══ EXCERPTED DATA

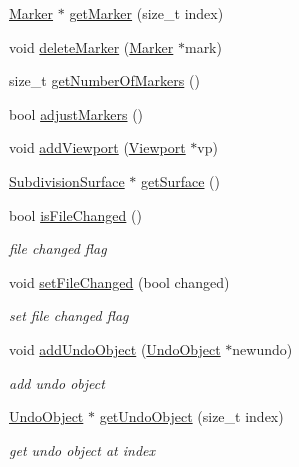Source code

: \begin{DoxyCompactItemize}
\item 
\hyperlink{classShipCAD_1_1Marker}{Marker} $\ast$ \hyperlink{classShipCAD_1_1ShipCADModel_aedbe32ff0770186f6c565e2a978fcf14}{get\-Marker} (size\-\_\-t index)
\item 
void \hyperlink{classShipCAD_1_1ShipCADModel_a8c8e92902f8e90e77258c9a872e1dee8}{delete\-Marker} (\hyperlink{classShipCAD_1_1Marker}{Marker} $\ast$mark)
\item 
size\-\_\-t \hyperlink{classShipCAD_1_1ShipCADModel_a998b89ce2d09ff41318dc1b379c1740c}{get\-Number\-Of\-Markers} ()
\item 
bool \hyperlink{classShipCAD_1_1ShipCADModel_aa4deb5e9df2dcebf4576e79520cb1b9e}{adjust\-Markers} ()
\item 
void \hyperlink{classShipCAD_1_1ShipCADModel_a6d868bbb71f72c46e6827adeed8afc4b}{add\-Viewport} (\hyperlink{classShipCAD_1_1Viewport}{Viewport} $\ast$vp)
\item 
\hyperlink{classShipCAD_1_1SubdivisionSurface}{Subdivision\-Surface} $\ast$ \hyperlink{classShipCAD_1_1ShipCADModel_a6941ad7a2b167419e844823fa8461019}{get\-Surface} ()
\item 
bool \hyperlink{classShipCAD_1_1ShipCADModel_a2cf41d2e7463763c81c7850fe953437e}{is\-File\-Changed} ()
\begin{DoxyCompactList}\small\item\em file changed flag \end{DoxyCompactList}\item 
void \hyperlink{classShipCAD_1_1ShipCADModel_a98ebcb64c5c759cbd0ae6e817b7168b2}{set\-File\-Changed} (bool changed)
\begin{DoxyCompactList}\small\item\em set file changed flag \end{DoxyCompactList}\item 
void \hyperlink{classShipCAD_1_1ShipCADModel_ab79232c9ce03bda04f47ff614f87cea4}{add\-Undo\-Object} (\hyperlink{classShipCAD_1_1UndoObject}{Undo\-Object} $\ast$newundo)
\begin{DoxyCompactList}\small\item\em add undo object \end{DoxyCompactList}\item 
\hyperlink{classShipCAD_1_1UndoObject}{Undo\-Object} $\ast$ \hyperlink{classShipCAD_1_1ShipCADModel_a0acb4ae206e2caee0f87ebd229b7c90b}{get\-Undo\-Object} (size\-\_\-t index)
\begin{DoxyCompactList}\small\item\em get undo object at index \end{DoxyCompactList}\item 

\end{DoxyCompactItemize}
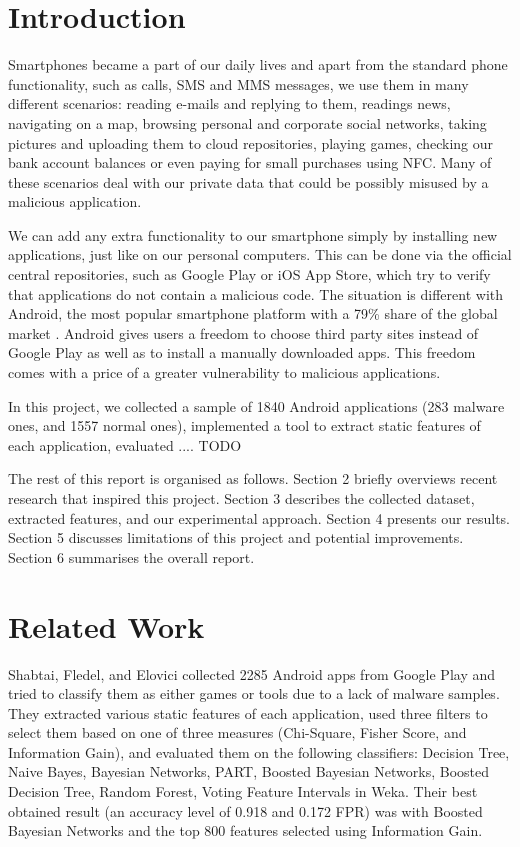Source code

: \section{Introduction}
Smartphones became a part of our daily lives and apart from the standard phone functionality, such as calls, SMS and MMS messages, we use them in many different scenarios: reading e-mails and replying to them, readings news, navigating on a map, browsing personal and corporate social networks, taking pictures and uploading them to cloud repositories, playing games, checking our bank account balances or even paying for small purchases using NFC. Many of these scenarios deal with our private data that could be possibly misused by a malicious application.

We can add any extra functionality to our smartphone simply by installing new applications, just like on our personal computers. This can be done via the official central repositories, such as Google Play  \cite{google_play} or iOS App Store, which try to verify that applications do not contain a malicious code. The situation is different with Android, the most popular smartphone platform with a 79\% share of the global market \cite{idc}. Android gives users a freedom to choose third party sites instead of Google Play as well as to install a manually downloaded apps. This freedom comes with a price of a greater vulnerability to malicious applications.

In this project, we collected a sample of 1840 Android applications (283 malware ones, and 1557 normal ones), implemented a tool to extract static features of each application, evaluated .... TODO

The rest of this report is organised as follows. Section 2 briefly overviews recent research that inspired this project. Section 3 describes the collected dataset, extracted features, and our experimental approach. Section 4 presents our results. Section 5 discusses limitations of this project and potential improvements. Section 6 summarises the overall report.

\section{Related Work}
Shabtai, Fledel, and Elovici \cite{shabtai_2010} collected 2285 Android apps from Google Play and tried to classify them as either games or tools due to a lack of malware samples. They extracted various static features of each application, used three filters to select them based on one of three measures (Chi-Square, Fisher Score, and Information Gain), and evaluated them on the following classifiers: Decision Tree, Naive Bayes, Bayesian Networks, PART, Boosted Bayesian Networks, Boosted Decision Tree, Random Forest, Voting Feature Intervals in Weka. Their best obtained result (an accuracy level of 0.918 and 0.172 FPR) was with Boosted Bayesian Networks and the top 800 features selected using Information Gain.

════
══ EXCERPTED DATA

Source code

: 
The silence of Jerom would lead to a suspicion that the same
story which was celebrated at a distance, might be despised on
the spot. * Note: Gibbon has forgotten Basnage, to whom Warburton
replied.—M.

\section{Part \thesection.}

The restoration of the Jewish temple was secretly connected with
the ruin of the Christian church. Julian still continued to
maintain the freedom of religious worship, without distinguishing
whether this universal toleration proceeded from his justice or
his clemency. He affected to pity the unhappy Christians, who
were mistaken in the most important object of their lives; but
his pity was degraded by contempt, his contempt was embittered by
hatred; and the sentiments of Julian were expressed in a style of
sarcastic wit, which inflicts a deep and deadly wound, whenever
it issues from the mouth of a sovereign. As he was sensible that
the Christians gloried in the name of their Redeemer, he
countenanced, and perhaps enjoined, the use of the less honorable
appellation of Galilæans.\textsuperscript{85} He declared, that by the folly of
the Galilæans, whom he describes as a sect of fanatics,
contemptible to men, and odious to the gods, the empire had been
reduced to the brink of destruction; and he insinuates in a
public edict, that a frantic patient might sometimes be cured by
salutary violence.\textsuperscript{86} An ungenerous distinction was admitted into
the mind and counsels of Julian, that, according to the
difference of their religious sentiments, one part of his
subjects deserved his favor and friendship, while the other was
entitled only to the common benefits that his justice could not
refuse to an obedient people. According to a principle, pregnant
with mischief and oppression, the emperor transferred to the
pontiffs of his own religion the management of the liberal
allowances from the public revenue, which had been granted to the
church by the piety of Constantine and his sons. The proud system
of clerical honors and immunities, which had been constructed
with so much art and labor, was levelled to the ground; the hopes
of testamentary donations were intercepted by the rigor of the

════

**EXERCISE**
Set down, exactly as they appear above, all lines from the one that has "countenanced, and perhaps" down to the one that has "of testamentary donations", including those two and no others.

**WORKED SOLUTION**
countenanced, and perhaps enjoined, the use of the less honorable
appellation of Galilæans.\textsuperscript{85} He declared, that by the folly of
the Galilæans, whom he describes as a sect of fanatics,
contemptible to men, and odious to the gods, the empire had been
reduced to the brink of destruction; and he insinuates in a
public edict, that a frantic patient might sometimes be cured by
salutary violence.\textsuperscript{86} An ungenerous distinction was admitted into
the mind and counsels of Julian, that, according to the
difference of their religious sentiments, one part of his
subjects deserved his favor and friendship, while the other was
entitled only to the common benefits that his justice could not
refuse to an obedient people. According to a principle, pregnant
with mischief and oppression, the emperor transferred to the
pontiffs of his own religion the management of the liberal
allowances from the public revenue, which had been granted to the
church by the piety of Constantine and his sons. The proud system
of clerical honors and immunities, which had been constructed
with so much art and labor, was levelled to the ground; the hopes
of testamentary donations were intercepted by the rigor of the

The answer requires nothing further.